Universal Windows Platform

Hello,

I am looking to integrate TurboActivate with a C++ Microsoft Windows UWP application. I have successfully ran the example Example.c and integrated the code into my UWP however the return code is always 0x00000003 for TA_IsGenuineEX. Running the exact code with my Version GUID and dat file from the example results TA_OK. I suspect the sandbox nature of UWP is preventing a successful activation.

Any ideas?

TurboActivate.h gives a full list of error codes and what they mean:

/* MessageId: TA_E_ACTIVATE Message code (in Hex): 0x3 Message code (in Decimal): 3

MessageText:

The product needs to be activated.*/#define TA_E_ACTIVATE ((HRESULT)0x00000003L)

So, activate first.

Hey Wyatt,

TA_CheckAndSavePKey returns with TA_SYSTEM i get 0xF. With the TA_USER flag I do get the successful TA_OK. However TA_Activate returns 0xB. I checked WMI Control and it appears good, and since the Example activates I would assume all is well with WMI.

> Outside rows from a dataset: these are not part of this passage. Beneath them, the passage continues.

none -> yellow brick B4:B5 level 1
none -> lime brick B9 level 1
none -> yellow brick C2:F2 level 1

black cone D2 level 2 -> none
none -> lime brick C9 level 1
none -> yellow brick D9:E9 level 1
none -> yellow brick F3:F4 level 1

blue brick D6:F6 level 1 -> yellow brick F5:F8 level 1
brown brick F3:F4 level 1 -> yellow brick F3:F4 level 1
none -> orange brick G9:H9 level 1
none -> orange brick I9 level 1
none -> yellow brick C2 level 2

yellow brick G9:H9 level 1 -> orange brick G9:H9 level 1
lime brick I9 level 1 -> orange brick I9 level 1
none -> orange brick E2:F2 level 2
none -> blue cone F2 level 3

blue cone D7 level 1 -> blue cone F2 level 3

MessageId: TA_E_COM Message code (in Hex): 0xB Message code (in Decimal): 11

MessageText:

I threw together an example UWP C++ solution with turbo activate. That way you could review it with a debugger.

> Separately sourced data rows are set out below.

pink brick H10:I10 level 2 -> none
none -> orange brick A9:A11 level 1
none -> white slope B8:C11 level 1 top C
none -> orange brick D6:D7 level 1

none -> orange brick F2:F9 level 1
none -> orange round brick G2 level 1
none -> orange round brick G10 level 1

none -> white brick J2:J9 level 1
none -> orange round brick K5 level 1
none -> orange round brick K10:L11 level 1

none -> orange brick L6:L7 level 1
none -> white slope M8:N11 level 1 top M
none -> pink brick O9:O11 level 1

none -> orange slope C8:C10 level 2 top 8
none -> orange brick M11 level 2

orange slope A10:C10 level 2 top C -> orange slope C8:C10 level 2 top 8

Link:https://drive.google.com/open?id=1_9WQhCNRnaeu2tvoohXVSu5EsPXiXNOZ

FYI- Pressing the A key will attempt the activation sequence.

We've been digging into it more. TurboActivate, TurboFloat, and TurboFloat Server cannot support Universal Windows Platform (UWP) -- i.e. their new sandbox mode -- because of our use of WMI.

If / when Microsoft makes WMI accessible via UWP apps then we will be able to support it.

Of course, the solution is to not limit yourself to UWP APIs. TurboActivate, TurboFloat, and TurboFloat Server support every version of Windows using the regular APIs.

See: https://wyday.com/limelm/help/using-turboactivate/#requirements

Thank you for digging into this Wyatt! I suspected that was the issue... It would be slick if the activation allowed manual pairing keys to be generated. I understand why your using WMI, however I doubt 99% of our customers wouldn't be able to crack a MAC address pairing.

Incase you run into this in the future, I was successful at utilizing the DesktopBridgeToUWP-https://github.com/Microsoft/DesktopBridgeToUWP-Samples/tree/master/Samples/AppServiceBridgeSample_C%2B%2BI can run your TurboActivation library's outside of the UWP sandbox and handshake back the activation. However the rescap Capability runFullTrust voids several other capability functions I require.